Oh my goodness, I wasn’t trying to start a fight! My post was only meant to be a friendly anecdote from a different perspective.
Sure, but it's important to provide the right data. A lot of the EU posters complain about high prices, but they shut up when presented with the fact those prices include 20% or more in VAT.
Most customers in the U.S. pay sales tax as well, so it's important to compare apples to apples, which is the pre-tax price.
Fair enough. It seems so bizarre to me that shops might list pre-tax prices that I forget that's how it's done in the U.S. My bad. I can't complain about Apple's methods for pricing here, as their prices are usually just the U.S. price converted to Australian dollars, plus the 10% GST. From my observations, they will usually adjust the price when a new model is released.

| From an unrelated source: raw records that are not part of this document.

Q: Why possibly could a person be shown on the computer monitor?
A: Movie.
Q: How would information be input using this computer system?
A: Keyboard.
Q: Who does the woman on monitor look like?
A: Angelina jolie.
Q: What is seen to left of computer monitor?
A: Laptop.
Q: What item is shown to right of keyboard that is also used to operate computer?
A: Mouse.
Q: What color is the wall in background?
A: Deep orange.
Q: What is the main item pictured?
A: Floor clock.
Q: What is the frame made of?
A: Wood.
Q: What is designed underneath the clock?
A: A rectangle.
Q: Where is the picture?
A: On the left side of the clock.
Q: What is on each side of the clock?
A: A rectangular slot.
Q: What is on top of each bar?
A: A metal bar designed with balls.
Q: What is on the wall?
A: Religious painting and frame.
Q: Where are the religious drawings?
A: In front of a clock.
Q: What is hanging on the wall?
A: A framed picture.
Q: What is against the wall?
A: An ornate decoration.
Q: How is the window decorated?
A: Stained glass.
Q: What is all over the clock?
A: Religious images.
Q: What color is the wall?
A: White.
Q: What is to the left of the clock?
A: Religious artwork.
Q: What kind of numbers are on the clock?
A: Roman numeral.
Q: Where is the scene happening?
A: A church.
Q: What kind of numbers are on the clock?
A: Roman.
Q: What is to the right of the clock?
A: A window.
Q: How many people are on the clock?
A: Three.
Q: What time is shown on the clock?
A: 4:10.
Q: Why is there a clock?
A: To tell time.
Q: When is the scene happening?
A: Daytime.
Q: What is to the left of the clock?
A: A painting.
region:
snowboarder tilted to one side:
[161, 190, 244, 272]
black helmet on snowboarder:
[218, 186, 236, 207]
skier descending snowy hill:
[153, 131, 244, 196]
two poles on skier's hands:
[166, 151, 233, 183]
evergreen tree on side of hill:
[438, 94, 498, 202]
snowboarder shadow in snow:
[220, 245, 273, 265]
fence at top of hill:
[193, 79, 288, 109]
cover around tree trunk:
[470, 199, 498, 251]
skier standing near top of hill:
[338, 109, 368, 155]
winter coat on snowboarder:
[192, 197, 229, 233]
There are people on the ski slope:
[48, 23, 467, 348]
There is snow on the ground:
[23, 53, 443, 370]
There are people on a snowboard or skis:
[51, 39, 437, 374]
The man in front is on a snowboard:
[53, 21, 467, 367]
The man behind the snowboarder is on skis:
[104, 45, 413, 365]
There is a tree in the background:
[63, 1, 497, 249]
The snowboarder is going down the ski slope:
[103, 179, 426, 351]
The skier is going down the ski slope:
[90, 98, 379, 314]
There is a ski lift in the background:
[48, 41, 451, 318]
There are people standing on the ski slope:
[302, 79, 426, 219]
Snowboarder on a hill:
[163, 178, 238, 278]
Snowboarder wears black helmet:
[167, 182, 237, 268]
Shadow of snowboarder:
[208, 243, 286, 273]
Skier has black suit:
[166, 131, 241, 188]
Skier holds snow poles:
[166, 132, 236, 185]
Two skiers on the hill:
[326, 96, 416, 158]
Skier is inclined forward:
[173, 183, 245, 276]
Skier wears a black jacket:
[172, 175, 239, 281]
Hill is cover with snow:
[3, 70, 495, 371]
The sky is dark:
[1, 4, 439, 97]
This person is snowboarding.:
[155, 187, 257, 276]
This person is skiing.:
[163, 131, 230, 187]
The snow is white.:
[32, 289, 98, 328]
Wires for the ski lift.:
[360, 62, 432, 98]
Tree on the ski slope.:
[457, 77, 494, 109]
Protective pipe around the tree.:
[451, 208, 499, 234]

In addition, you seem to have forgotten that AU dollars are not the same as US dollars.
The AU $999 price for the iPhone 16e converts to approximately US $649.58.
The AU $1399 price for the iPhone 17 converts to approximately US $909.35.
So ~$250 difference, not $400. And those dirt-cheap American prices are not quite as dirt cheap as you allege.
Wow, I must be such an idiot! How stupid of me for not realising that Australia and the U.S. are different!
Anyone who watches or listens to the news here knows the exchange rate. Today, an Australian dollar buys 65 cents US, which is about normal. Back, I don't know, 15-20 years ago or something, the AU$ would buy US$1.10, but that didn't last. Our exporters hated it!
Overall, purchasing power is fairly similar between Australia and the U.S. There is less of a wealth gap here, with poorer Australians being better off than their equivalent in the U.S., and I think the middle class might be a larger percentage of the population here, so in relative terms, the prices are actually broadly equivalent. Upgrading a phone is still a considerable cost, with Pro Max prices getting perilously close to second-hand car prices!
So maybe Apple behaves better internationally than other companies do, but it's common knowledge that buying things here will often cost a lot more than buying the same thing elsewhere.